Ostatni wysiłek rozumu, to uznać, że istnieje nieskończona mnogość rzeczy, które go przerastają; wątły jest, jeżeli nie dosięga tej świadomości.
A jeżeli rzeczy przyrodzone przerastają go, cóż powiedzieć o nadprzyrodzonych?

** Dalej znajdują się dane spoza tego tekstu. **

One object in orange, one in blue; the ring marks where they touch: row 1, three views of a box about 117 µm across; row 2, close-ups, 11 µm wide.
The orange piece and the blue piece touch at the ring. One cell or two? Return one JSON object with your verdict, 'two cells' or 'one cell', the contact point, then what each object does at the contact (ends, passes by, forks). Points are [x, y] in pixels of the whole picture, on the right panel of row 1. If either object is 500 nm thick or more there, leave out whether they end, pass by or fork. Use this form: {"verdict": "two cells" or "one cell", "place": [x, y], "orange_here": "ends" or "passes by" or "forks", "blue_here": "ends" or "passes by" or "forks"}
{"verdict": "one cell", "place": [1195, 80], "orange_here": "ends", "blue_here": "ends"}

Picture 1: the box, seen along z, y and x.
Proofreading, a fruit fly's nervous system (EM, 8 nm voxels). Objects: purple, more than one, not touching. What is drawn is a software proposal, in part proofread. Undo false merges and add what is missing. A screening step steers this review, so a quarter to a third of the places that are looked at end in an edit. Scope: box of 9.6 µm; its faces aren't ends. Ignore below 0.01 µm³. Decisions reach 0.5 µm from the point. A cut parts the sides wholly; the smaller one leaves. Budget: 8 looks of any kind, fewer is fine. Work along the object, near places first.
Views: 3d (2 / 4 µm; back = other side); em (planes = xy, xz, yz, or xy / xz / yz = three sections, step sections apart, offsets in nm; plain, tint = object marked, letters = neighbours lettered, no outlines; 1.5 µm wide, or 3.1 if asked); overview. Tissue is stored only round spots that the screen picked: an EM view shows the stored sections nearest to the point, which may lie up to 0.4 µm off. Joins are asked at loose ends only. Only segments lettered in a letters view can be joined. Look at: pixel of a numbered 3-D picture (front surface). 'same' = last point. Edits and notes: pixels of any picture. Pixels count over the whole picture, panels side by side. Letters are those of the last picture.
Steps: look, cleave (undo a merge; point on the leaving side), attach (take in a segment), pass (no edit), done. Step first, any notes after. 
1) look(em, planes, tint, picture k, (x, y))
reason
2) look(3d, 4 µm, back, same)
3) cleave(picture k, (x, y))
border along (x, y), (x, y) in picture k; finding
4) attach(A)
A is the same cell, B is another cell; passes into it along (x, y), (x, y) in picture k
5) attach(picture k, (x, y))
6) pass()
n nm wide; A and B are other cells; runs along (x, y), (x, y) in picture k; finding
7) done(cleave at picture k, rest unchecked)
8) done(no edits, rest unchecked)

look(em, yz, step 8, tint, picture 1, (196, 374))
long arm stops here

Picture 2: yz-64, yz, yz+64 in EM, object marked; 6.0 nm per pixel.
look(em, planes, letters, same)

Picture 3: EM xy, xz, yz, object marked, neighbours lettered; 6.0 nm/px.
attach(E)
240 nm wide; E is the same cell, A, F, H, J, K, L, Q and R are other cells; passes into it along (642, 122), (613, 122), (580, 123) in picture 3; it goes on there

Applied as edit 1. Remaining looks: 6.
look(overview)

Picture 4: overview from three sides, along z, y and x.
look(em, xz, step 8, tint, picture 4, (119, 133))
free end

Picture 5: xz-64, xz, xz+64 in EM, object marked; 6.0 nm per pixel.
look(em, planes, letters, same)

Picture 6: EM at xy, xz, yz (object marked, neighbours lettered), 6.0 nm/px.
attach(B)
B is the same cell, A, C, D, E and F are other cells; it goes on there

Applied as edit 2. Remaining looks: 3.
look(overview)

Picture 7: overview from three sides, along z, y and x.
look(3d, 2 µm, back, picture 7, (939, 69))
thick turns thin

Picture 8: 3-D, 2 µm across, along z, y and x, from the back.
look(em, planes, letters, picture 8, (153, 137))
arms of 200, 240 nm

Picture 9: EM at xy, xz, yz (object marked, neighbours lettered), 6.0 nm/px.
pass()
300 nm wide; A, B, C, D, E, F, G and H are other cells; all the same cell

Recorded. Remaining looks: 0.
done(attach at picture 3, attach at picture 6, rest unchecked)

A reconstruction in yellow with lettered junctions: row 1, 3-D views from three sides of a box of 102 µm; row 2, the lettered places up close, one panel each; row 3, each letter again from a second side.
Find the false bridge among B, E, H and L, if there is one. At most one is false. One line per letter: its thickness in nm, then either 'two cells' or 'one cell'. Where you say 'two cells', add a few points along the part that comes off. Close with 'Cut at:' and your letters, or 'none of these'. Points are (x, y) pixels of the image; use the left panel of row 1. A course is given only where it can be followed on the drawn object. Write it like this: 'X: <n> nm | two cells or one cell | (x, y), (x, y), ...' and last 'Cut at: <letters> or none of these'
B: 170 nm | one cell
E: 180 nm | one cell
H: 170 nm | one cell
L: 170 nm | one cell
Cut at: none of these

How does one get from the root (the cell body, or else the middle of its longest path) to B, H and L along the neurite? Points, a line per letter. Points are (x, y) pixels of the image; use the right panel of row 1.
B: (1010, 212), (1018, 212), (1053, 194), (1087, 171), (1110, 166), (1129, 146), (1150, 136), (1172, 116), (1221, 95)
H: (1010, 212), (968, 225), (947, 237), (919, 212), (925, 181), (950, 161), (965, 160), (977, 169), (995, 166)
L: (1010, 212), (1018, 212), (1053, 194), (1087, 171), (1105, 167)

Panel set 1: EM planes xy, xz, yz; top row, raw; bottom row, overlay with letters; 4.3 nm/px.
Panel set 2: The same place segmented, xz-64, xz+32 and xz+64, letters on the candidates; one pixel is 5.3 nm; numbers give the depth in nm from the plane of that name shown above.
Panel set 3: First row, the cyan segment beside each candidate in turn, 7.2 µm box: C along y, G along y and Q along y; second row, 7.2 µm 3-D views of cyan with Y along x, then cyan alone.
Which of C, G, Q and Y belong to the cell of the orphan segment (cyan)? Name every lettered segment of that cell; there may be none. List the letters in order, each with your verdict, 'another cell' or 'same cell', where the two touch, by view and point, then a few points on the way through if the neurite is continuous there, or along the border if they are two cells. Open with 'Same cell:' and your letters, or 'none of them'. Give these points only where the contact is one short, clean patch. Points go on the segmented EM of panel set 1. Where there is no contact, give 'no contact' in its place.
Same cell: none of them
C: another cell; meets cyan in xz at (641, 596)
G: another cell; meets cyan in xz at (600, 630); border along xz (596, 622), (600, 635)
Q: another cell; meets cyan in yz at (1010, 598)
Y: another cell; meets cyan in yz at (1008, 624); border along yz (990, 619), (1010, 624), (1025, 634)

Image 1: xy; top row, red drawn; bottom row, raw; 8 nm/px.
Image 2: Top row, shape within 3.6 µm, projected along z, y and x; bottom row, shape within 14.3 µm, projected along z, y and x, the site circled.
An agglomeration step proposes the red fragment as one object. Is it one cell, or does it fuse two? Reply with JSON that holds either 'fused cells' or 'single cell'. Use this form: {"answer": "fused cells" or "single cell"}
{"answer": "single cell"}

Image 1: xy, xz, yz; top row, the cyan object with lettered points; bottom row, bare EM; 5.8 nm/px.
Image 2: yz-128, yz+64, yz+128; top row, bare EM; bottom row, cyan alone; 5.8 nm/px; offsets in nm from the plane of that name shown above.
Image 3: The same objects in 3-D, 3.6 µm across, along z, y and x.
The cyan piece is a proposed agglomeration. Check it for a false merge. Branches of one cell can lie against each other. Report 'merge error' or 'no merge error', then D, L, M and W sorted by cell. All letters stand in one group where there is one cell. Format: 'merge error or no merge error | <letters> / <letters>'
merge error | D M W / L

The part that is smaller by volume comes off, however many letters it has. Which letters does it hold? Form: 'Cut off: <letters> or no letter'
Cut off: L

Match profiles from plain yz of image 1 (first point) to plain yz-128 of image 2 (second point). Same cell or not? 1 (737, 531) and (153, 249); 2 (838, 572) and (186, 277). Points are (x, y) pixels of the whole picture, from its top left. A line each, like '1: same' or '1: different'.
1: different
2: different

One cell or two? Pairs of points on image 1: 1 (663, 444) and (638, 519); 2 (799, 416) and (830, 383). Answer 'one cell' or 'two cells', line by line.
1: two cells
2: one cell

Poddanie. — Trzeba umieć wątpić tam gdzie trzeba, twierdzić tam gdzie trzeba, i poddać się tam gdzie trzeba. Kto czyni inaczej, ten nie pojmuje siły rozumu. Są ludzie, którzy grzeszą przeciw tym trzem zasadom, albo przedstawiając wszystko jako rzeczy dowiedzone, z braku rozumienia się na dowodach; albo wątpiąc o wszystkiem, z braku zrozumienia gdzie trzeba się poddać; albo poddając się we wszystkiem, z braku wiadomości o tem gdzie trzeba sądzić.
Poddanie i posługiwanie się rozumem, oto na czem polega prawdziwy chrystjanizm.
Św. Augustyn[1]: Rozum nie poddałby się nigdy, gdyby nie uznał, iż istnieją okoliczności, w których należy się poddać. Słuszna jest tedy aby się poddał, kiedy sądzi iż powinien się poddać.
Mądrość odsyła nas do dziecięctwa: Nisi efficiamini sicut parvuli[2].
Niema nic równie zgodnego z rozumem, jak to zaparcie się rozumu.
Jeżeli się wszystko podda rozumowi, nasza religja nie będzie miała nic tajemniczego ani nadprzyrodzonego; jeżeli podepce się zasady rozumu, będzie niedorzeczną i śmieszną.